Regarding the area of adult education, people on the political level are convinced that active intervention by the Federal Government and the cantons is not only appropriate but necessary. When entering the discussion about the adoption of a new continuing education law it is the undisputed opinion that the area of basic competences and adult education should be one of the sectors to be supported.
This happened so far:
- Various studies commissioned by the federal government point to the problem of lack of basic skills: IALS results (BFS, 1994, 1998), Trend Report Illiteracy - When reading is a problem (SKBF commissioned by BAC, 2002), Report on digital divide in Switzerland (BBT, 2004), reports of the “Koordinationsgruppe Informationsgesellschaft” for presentation to the Federal Council (1999 - 2006) and finally the Adult Literacy and Life Skills (ALL) – results (BFS, 2005)
- Two reports from the Swiss Commission of UNESCO call for measures that aim to increase the level of basic skills of adults in Switzerland: "Adult Education in Switzerland – taking stock 2004” and new recommendations" (2005), "access to reading and writing for all! (2005)
- In a position paper on education in 2003 the EDK recommends that the cantons take measures to promote the basic skills of adults.
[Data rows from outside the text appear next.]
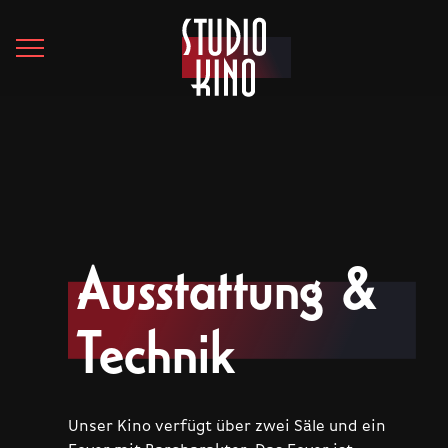
Ausstattung &
Technik
Unser Kino verfügt über zwei Säle und ein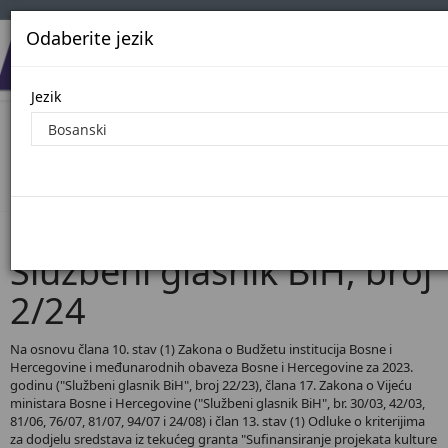
Odaberite jezik
Jezik
Pregled Dokumenata| Broj 2/24
Početna
Dokumenti
Službeni glasnik BiH
Dokumenti pregled
Službeni glasnik BiH, broj
2/24
Na osnovu člana 10. stav (1) Zakona o Budžetu institucija Bosne i
Hercegovine i međunarodnih obaveza Bosne i Hercegovine za 2023.
godinu ("Službeni glasnik BiH", broj 22/23), člana 17. Zakona o Vijeću
ministara Bosne i Hercegovine ("Službeni glasnik BiH", br. 30/03, 42/03,
81/06, 76/07, 81/07, 94/07 i 24/08) i član 13. stav (1) Odluke o kriterijima
za dodjelu sredstava iz tekućeg granta "Sufinansiranje projekata kulture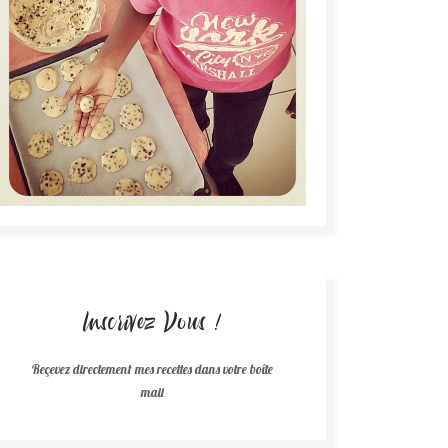
Inscrivez Vous !
Reçevez directement mes recettes dans votre boîte
mail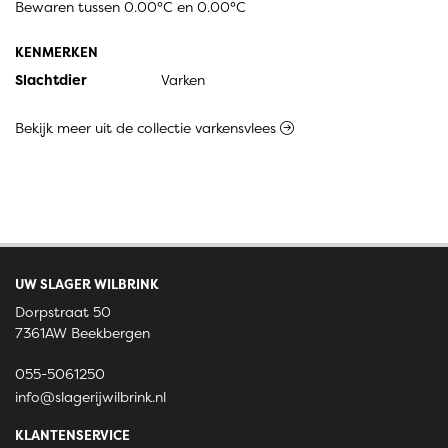
Bewaren tussen 0.00°C en 0.00°C
KENMERKEN
Slachtdier
Varken
Bekijk meer uit de collectie varkensvlees
UW SLAGER WILBRINK
Dorpstraat 50
7361AW Beekbergen
055-5061250
info@slagerijwilbrink.nl
KLANTENSERVICE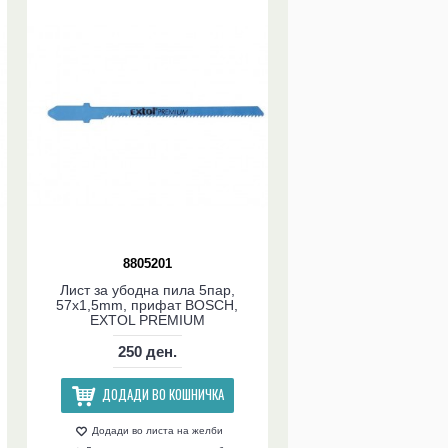
8805201
Лист за убодна пила 5пар,
57x1,5mm, прифат BOSCH,
EXTOL PREMIUM
250 ден.
ДОДАДИ ВО КОШНИЧКА
Додади во листа на желби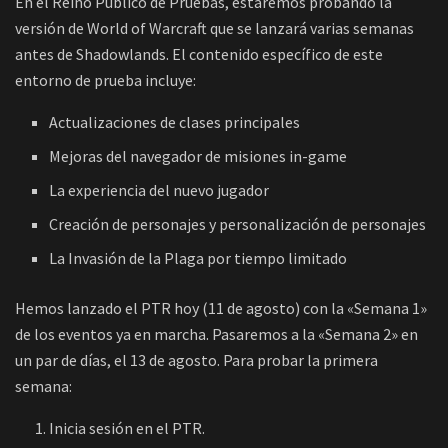
En el Reino Público de Pruebas, estaremos probando la
versión de World of Warcraft que se lanzará varias semanas
antes de Shadowlands. El contenido específico de este
entorno de prueba incluye:
Actualizaciones de clases principales
Mejoras del navegador de misiones in-game
La experiencia del nuevo jugador
Creación de personajes y personalización de personajes
La Invasión de la Plaga por tiempo limitado
Hemos lanzado el PTR hoy (11 de agosto) con la «Semana 1»
de los eventos ya en marcha. Pasaremos a la «Semana 2» en
un par de días, el 13 de agosto. Para probar la primera
semana:
Inicia sesión en el PTR.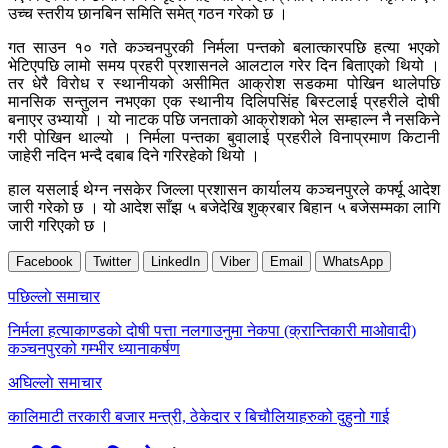
उच्च स्तरीय छानबिन समिति समेत् गठन गरेको छ ।
गत साउन १० गते कञ्चनपुरकी निर्मला पन्तको बलात्कारपछि हत्या भएको
भेटिएपछि लामो समय प्रहरी प्रशासनले आलटाल गरेर दिन बिताएको थियो ।
तर धेरै विरोध र स्थानीयको असीमित आक्रोश सडकमा पोखिन थालेपछि
मानसिक सन्तुलन नभएका एक स्थानीय दिलिपसिंह बिस्टलाई प्रहरीले दोषी
बनाएर उभ्यायो । यो नाटक पछि जनताको आक्रोशको भेल सम्हाल्न नै नसकिने
गरी पोखिन थाल्यो । निर्मला पन्तका बुवालाई प्रहरीले विनाप्रमाण किटानी
जाहेरी नदिन भन्दै दबाब दिने गरिरहेको थियो ।
हाल यसलाई थेग्न नसकेर जिल्ला प्रशासन कार्यालय कञ्चनपुरले कर्फ्यू आदेश
जारी गरेको छ । यो आदेश साँझ ५ बजेदेखि शुक्रबार बिहान ५ बजेसम्मका लागि
जारी गरिएको छ ।
Facebook
Twitter
LinkedIn
Viber
Email
WhatsApp
Post
पछिल्लाे समाचार
navigation
निर्मला हत्याकाण्डको दोषी पत्ता नलगाउनुमा नेकपा (क्रान्तिकारी माओवादी)
कञ्चनपुरको गम्भीर ध्यानाकर्षण
अघिल्लाे समाचार
कालिमाटी तरकारी बजार मन्त्री, ठेकेदार र बिचौलियाहरुको दुहुनो गाई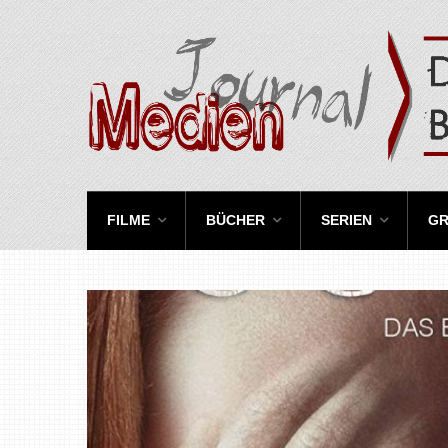
FILME
BÜCHER
SERIEN
GR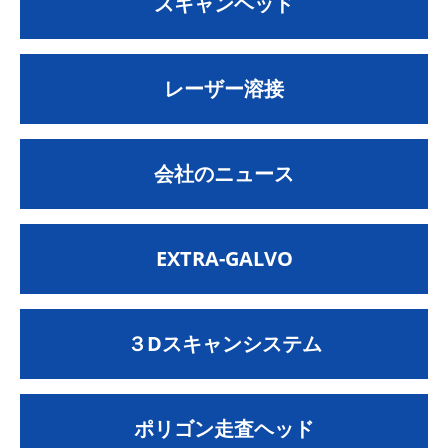
スキャンヘッド
レーザー溶接
会社のニュース
EXTRA-GALVO
３Dスキャンシステム
ポリゴン走査ヘッド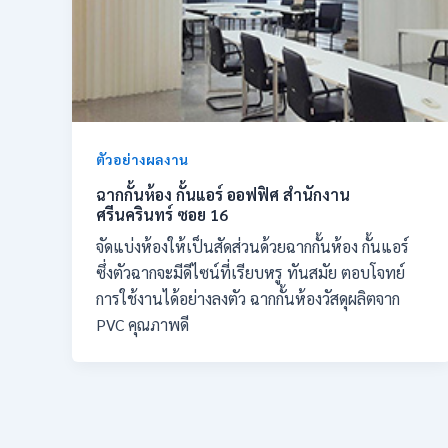
ตัวอย่างผลงาน
ฉากกั้นห้อง กั้นแอร์ ออฟฟิศ สำนักงาน
ศรีนครินทร์ ซอย 16
จัดแบ่งห้องให้เป็นสัดส่วนด้วยฉากกั้นห้อง กั้นแอร์
ซึ่งตัวฉากจะมีดีไซน์ที่เรียบหรู ทันสมัย ตอบโจทย์
การใช้งานได้อย่างลงตัว ฉากกั้นห้องวัสดุผลิตจาก
PVC คุณภาพดี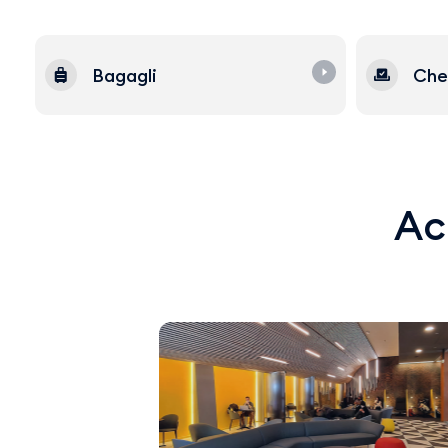
Bagagli
Che
Acq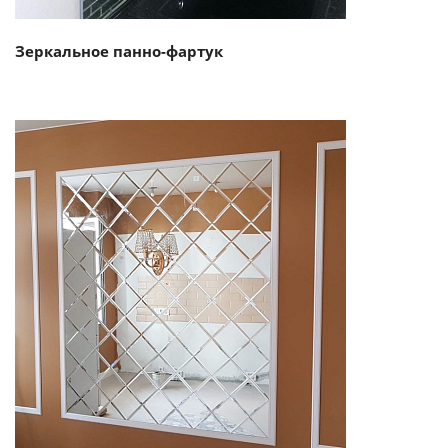
Зеркальное панно-фартук
Смотреть проект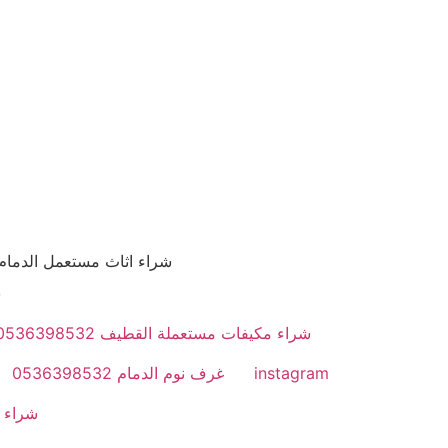
شراء اثاث مستعمل الدمام 0536398532 مكيفات القديم والسكراب ثلاجه مركزي والمطابخ الالمنيوم والنحاس والاجهزة الكهربائية بالدمام ال
ش
شراء مكيفات مستعملة القطيف 0536398532
instagram
غرف نوم الدمام 0536398532
شراء مكيفات م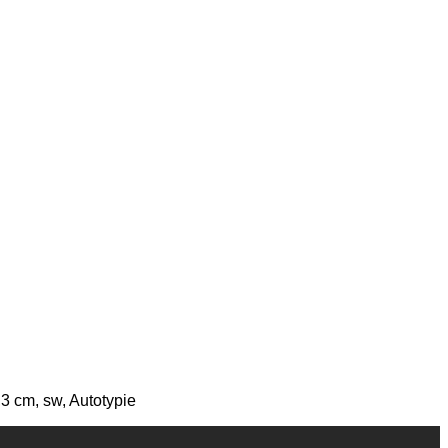
3 cm, sw, Autotypie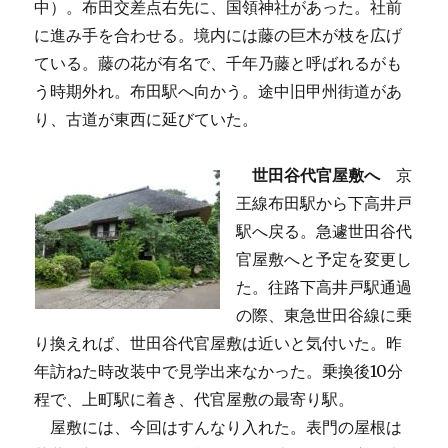
中）。布田交差点右先に、国領神社があった。社前
に進み手を合わせる。境内には藤の巨木が枝を広げ
ている。藤の花が有名で、千年乃藤と呼ばれるがも
う時期外れ。布田駅へ向かう。途中旧甲州街道があ
り、古道が東西に延びていた。
世田谷代官屋敷へ
京
王線布田駅から下高井戸
駅へ戻る。急遽世田谷代
官屋敷へと予定を変更し
た。往路下高井戸駅通過
の際、東急世田谷線に乗
り換えれば、世田谷代官屋敷は近いと気付いた。昨
年訪ねた時改装中で見学出来なかった。乗換後10分
程で、上町駅に着き、代官屋敷の最寄り駅。
屋敷には、今回はすんなり入れた。表門の屋根は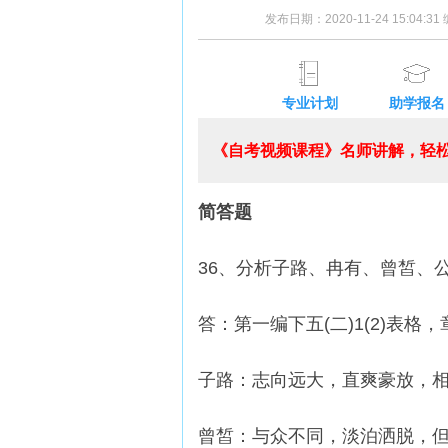
发布日期：2020-11-24 15:04:3
专业计划
助学报名
《自考视频课程》名师讲解，轻松
简答题
36、分析子路、冉有、曾皙、
答：第一编下五(二)1(2)表格
子路：志向远大，直爽豪放，
曾皙：与众不同，淡泊洒脱，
- In recent years, various motions and postulates in Parliament have aimed at increased funding to further basic competences. Most recently in 2007, the motion "fight against illiteracy" has been passed by the two councils. Until the enactment of the continuing education law, appropriate measures and projects can be funded through the Vocational Training Act (BBG) Article 55.
Outlook
- It is expected that a new education law will contain provisions for the promotion of basic skills.
- With the support of several federal ministries (BBT, BAK, SECO, BFM, SBF) pilot projects are beeing carried out within the next three years, with the aim at gaining and appraising experiences made in the field of improvement of basic skills.